<薬と歯科治療>
歯科以外の病気で患者様が飲んでいる薬が歯科治療に影響を与えることがある。どんな薬が歯科治療に影響するのか、またどのような影響を及ぼすのか知っておく必要がある。
抗血栓薬
血液を固まりにくくし、血栓で血管が詰まるのを防ぐ薬。
出血が止まらなくなる点に注意が必要。
狭心症や心筋梗塞の恐れがある人、脳梗塞を起こしたことがある人が服用している可能性がある。
歯科治療では出血する場面が多いため注意が必要だが、だからと言って歯科治療のために服用をやめると血栓症につながる恐れがあるので勝手に服用をやめてはいけない。
医科や歯科のガイドラインでは抗血栓薬の服用を続けたまま抜歯を行うよう推奨されている。ワーファリンの服用を中断して抜歯した人の約1%(493人中5人)が、血栓が原因の発作を起こし、その80%(4人)が亡くなったという報告もある。
また抜歯やインプラント埋入などの手術の場合、口腔内では止血できたとしても手術が終わってから皮膚に内出血を起こして顔や首に青あざができることがある。
内出血は通常1~2週間で自然に消えるが、事前に説明しておくと良い。
[抗血栓療法患者への止血方法の例]
・局所止血剤+縫合+圧迫止血
・プラスチック保護床
・パック
[主な抗血栓薬の経口薬]
ワーファリン/バイアスピリン/アンプラーグ/プラビックス/プレタール など・・・
ビスフォスフォネート製剤
骨を増やして骨折の予防に使う薬。
長期間服用している人は顎骨壊死のリスクがある。
骨粗鬆症の予防をしている人や骨折したことがある人、ステロイド治療を受けている人が服用している可能性がある。
ビスフォスフォネート製剤による顎骨壊死のメカニズムはいまだ不明な点も多いが、以下のように考えられている。

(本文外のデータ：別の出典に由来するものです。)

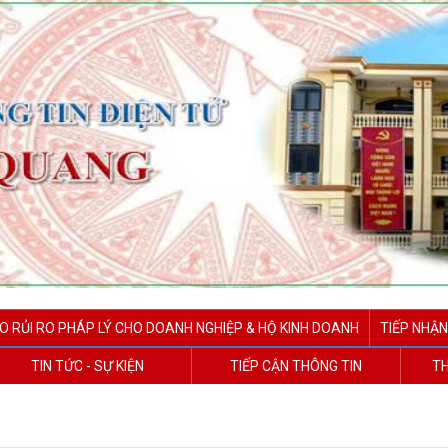
O RỦI RO PHÁP LÝ CHO DOANH NGHIỆP & HỘ KINH DOANH
TIẾP NHẬN
TIN TỨC - SỰ KIỆN
TIẾP CẬN THÔNG TIN
TH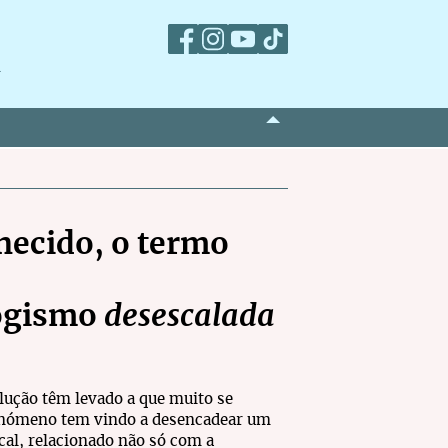
m
hecido, o termo
ogismo
desescalada
olução têm levado a que muito se
 fenómeno tem vindo a desencadear um
al, relacionado não só com a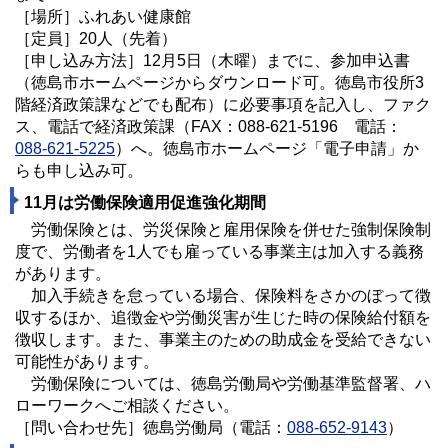
［場所］ふれあい健康館
［定員］20人（先着）
［申し込み方法］12月5日（木曜）までに、参加申込書
（徳島市ホームページからダウンロード可。徳島市役所3
階経済政策課などでも配布）に必要事項を記入し、ファク
ス、電話で経済政策課（FAX：088-621-5196 電話：
088-621-5225
）へ。徳島市ホームページ「電子申請」か
らも申し込み可。
11月は労働保険適用促進強化期間
労働保険とは、労災保険と雇用保険を併せた強制保険制
度で、労働者を1人でも雇っている事業主は加入する義務
があります。
加入手続きを怠っている場合、保険料をさかのぼって徴
収するほか、追徴金や労働災害が生じた時の保険給付額を
徴収します。また、事業主のための助成金を受給できない
可能性があります。
労働保険については、徳島労働局や労働基準監督署、ハ
ローワークへご相談ください。
［問い合わせ先］徳島労働局（電話：
088-652-9143
）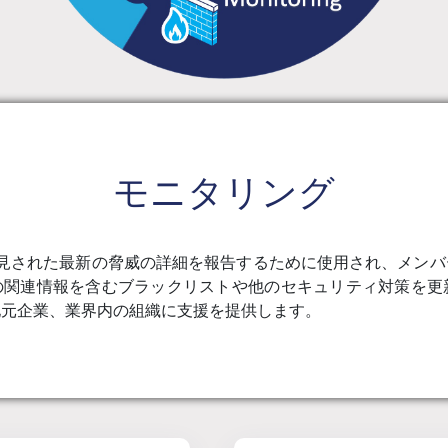
モニタリング
は、発見された最新の脅威の詳細を報告するために使用され、メ
他の関連情報を含むブラックリストや他のセキュリティ対策を更
地元企業、業界内の組織に支援を提供します。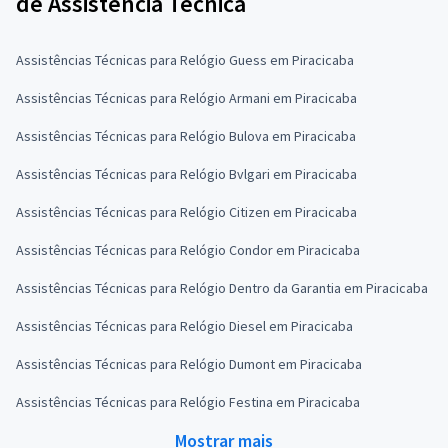
de Assistência Técnica
Assistências Técnicas para Relógio Guess em Piracicaba
Assistências Técnicas para Relógio Armani em Piracicaba
Assistências Técnicas para Relógio Bulova em Piracicaba
Assistências Técnicas para Relógio Bvlgari em Piracicaba
Assistências Técnicas para Relógio Citizen em Piracicaba
Assistências Técnicas para Relógio Condor em Piracicaba
Assistências Técnicas para Relógio Dentro da Garantia em Piracicaba
Assistências Técnicas para Relógio Diesel em Piracicaba
Assistências Técnicas para Relógio Dumont em Piracicaba
Assistências Técnicas para Relógio Festina em Piracicaba
Mostrar mais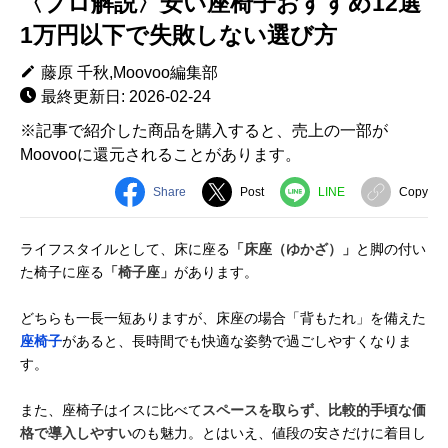
〈プロ解説〉安い座椅子おすすめ12選
1万円以下で失敗しない選び方
藤原 千秋,Moovoo編集部
最終更新日: 2026-02-24
※記事で紹介した商品を購入すると、売上の一部が
Moovooに還元されることがあります。
Share
Post
LINE
Copy
ライフスタイルとして、床に座る
「床座（ゆかざ）」
と脚の付い
た椅子に座る
「椅子座」
があります。
どちらも一長一短ありますが、床座の場合「背もたれ」を備えた
座椅子
があると、長時間でも快適な姿勢で過ごしやすくなりま
す。
また、座椅子はイスに比べて
スペースを取らず、比較的手頃な価
格で導入しやすい
のも魅力。とはいえ、値段の安さだけに着目し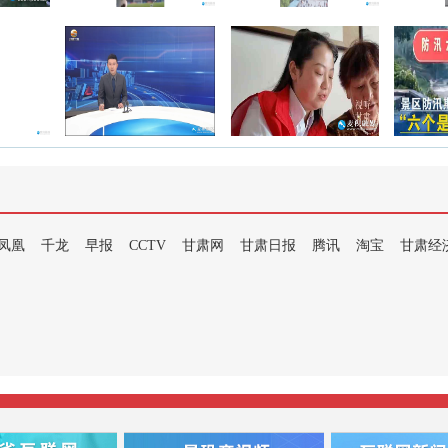
凤凰
千龙
早报
CCTV
甘肃网
甘肃日报
腾讯
淘宝
甘肃经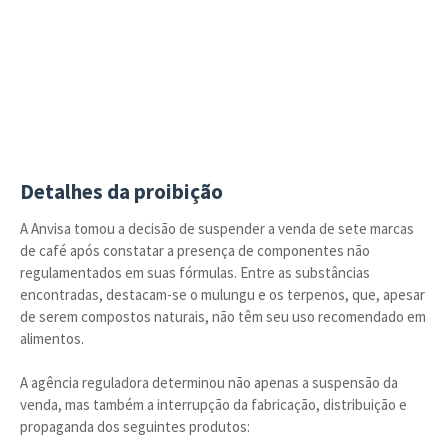
Detalhes da proibição
A Anvisa tomou a decisão de suspender a venda de sete marcas
de café após constatar a presença de componentes não
regulamentados em suas fórmulas. Entre as substâncias
encontradas, destacam-se o mulungu e os terpenos, que, apesar
de serem compostos naturais, não têm seu uso recomendado em
alimentos.
A agência reguladora determinou não apenas a suspensão da
venda, mas também a interrupção da fabricação, distribuição e
propaganda dos seguintes produtos: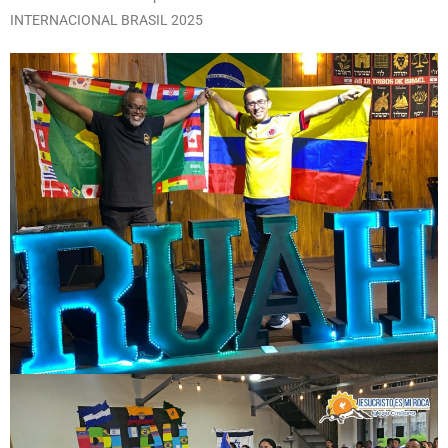
INTERNACIONAL BRASIL 2025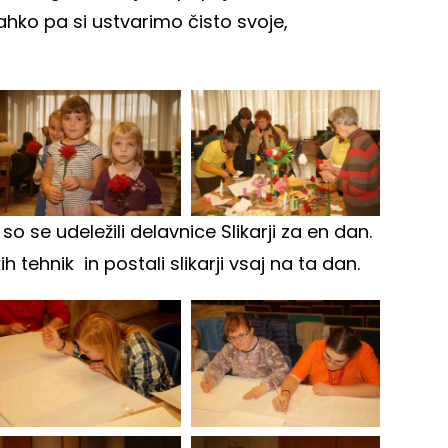
ahko pa si ustvarimo čisto svoje,
so se udeležili delavnice Slikarji za en dan.
kih tehnik in postali slikarji vsaj na ta dan.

人の骨は破骨細胞が古い骨を吸収し、骨芽細胞が新しい骨を形成することによって骨のリモデリングが行われているが、ビスフォスフォネート製剤を服用するとビスフォスフォネート製剤が破骨細胞に特異的に取り込まれ破骨細胞が死んでしまう。破骨細胞が死んで少なくなると連動して起こる骨芽細胞によるリモデリングが妨げられ骨密度が下がり、刺激を受けると骨折や顎骨壊死が起こりやすくなる。
また骨のリモデリングの期間は3カ月といわれているので、現在服用していなくてもいつからいつまでの期間服用していたかなど情報を得る必要がある。歯科治療前の休薬期間は少なくとも3カ月が望ましい。
(ステロイド治療・・・喘息や関節リウマチ、アレルギーなどの治療のひとつ。ステロイド薬は抗炎症作用と免疫抑制作用がある。)
[主なビスフォスフォネート製剤の経口薬]
フォサマック/ボナロン/アクトネル/ベネット/リカルボン など・・・
抗てんかん薬
脳の興奮を抑えて、てんかんの発作を防ぐ薬。
抗てんかん薬の中で、フェニトインが入った薬を長期間服用した場合、副作用として50%以上の確率で歯肉に腫れが見られる。
予防にはケアが必要で、歯石や補綴物の不適合などが歯肉への刺激になり腫脹を招きやすくなる。
フェニトインの長期服用による歯肉増殖は炎症症状に乏しいのが特徴だが、清掃状態が悪いと発赤、炎症症状が生じるので注意が必要。
歯肉増殖は必ず歯のあるところに発症し、場合によっては歯肉切除術を行うこともある。
[主な抗てんかん薬の経口薬]
アレビアチン/ヒダントール
カルシウム拮抗薬
血管の収縮を抑えて血管を広げ血圧を下げる薬。
高血圧の治療をしている人が服用している可能性がある。
副作用として歯肉の腫脹や増殖が起こることがある。
カルシウム拮抗薬を長期服用している人で歯肉の腫脹が起こってしまう割合は約20%と言われている。
抗てんかん薬と同様、口腔清掃不良や補綴物の不適合などで悪化する恐れがあるのでメインテナンスが大切になる。
歯科を受診する有病者の中で血圧が高く、高血圧症の治療を受けている患者様はきわめて多い。その治療は生活習慣の改善と降圧薬の投与だが、降圧薬の中でもカルシウム拮抗薬を選択する症例は多く、ニフェジピンやアムロジピンなどのジヒロドピリジン系カルシウム拮抗薬はその代表的な薬剤となる。